**DATA EXTRACTS**

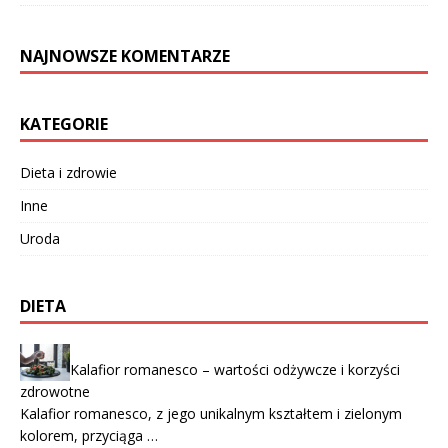
NAJNOWSZE KOMENTARZE
KATEGORIE
Dieta i zdrowie
Inne
Uroda
DIETA
Kalafior romanesco – wartości odżywcze i korzyści
zdrowotne
Kalafior romanesco, z jego unikalnym kształtem i zielonym
kolorem, przyciąga …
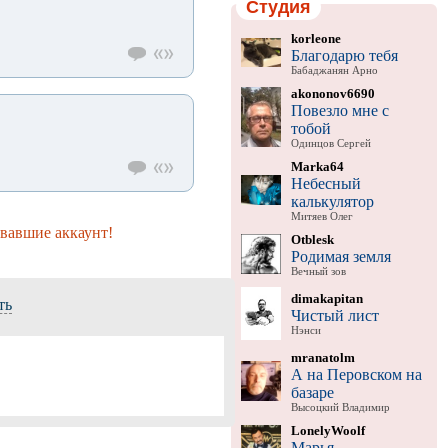
Студия
korleone
Благодарю тебя
Бабаджанян Арно
akononov6690
Повезло мне с
тобой
Одинцов Сергей
Marka64
Небесный
калькулятор
Митяев Олег
вавшие аккаунт!
Otblesk
Родимая земля
Вечный зов
dimakapitan
ть
Чистый лист
Нэнси
mranatolm
А на Перовском на
базаре
Высоцкий Владимир
LonelyWoolf
Марья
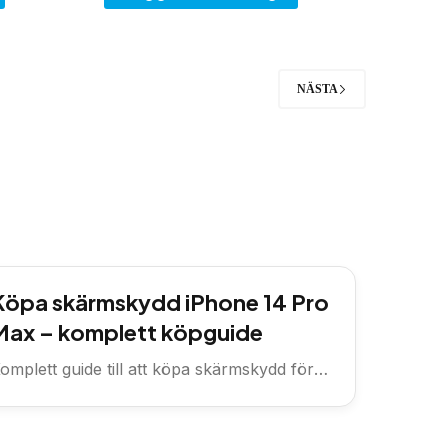
NÄSTA
Köpa skärmskydd iPhone 14 Pro
Max – komplett köpguide
omplett guide till att köpa skärmskydd för
Phone 14 Pro Max —...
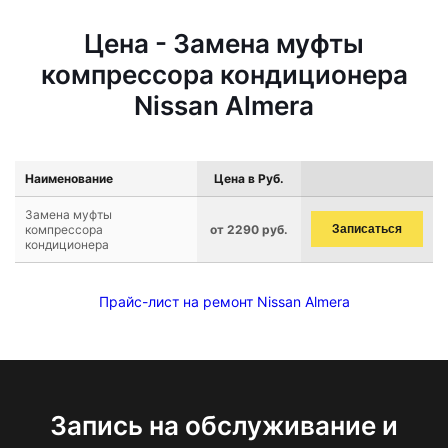
Цена - Замена муфты
компрессора кондиционера
Nissan Almera
Наименование
Цена в Руб.
Замена муфты
компрессора
от 2290 руб.
Записаться
кондиционера
Прайс-лист на ремонт Nissan Almera
Запись на обслуживание и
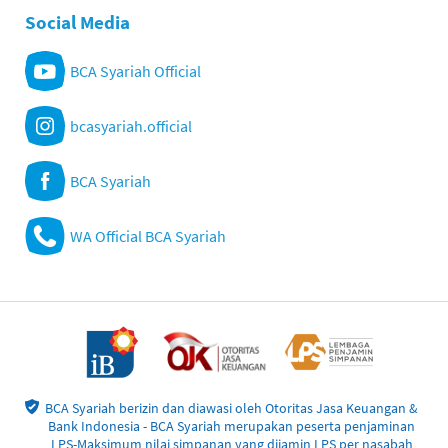
Social Media
BCA Syariah Official
bcasyariah.official
BCA Syariah
WA Official BCA Syariah
BCA Syariah berizin dan diawasi oleh Otoritas Jasa Keuangan &
Bank Indonesia - BCA Syariah merupakan peserta penjaminan
LPS-Maksimum nilai simpanan yang dijamin LPS per nasabah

**PROBLEM**
Recast the text lines of every row above as a JSON list of strings, one string per line, with blank lines left out. Leave the pictures out of the list.

**RESULT OF THE TASK**
[
  "NAJNOWSZE KOMENTARZE",
  "KATEGORIE",
  "Dieta i zdrowie",
  "Inne",
  "Uroda",
  "DIETA",
  "Kalafior romanesco – wartości odżywcze i korzyści",
  "zdrowotne",
  "Kalafior romanesco, z jego unikalnym kształtem i zielonym",
  "kolorem, przyciąga …",
  "Студия",
  "korleone",
  "Благодарю тебя",
  "Бабаджанян Арно",
  "akononov6690",
  "Повезло мне с",
  "тобой",
  "Одинцов Сергей",
  "Marka64",
  "Небесный",
  "калькулятор",
  "Митяев Олег",
  "вавшие аккаунт!",
  "Otblesk",
  "Родимая земля",
  "Вечный зов",
  "dimakapitan",
  "ть",
  "Чистый лист",
  "Нэнси",
  "mranatolm",
  "А на Перовском на",
  "базаре",
  "Высоцкий Владимир",
  "LonelyWoolf",
  "Марья",
  "NÄSTA",
  "Köpa skärmskydd iPhone 14 Pro",
  "Max – komplett köpguide",
  "omplett guide till att köpa skärmskydd för",
  "Phone 14 Pro Max —...",
  "Цена - Замена муфты",
  "компрессора кондиционера",
  "Nissan Almera",
  "Наименование",
  "Цена в Руб.",
  "Замена муфты",
  "компрессора",
  "от 2290 руб.",
  "Записаться",
  "кондиционера",
  "Прайс-лист на ремонт Nissan Almera",
  "Запись на обслуживание и",
  "Social Media",
  "BCA Syariah Official",
  "bcasyariah.official",
  "BCA Syariah",
  "WA Official BCA Syariah",
  "BCA Syariah berizin dan diawasi oleh Otoritas Jasa Keuangan &",
  "Bank Indonesia - BCA Syariah merupakan peserta penjaminan",
  "LPS-Maksimum nilai simpanan yang dijamin LPS per nasabah"
]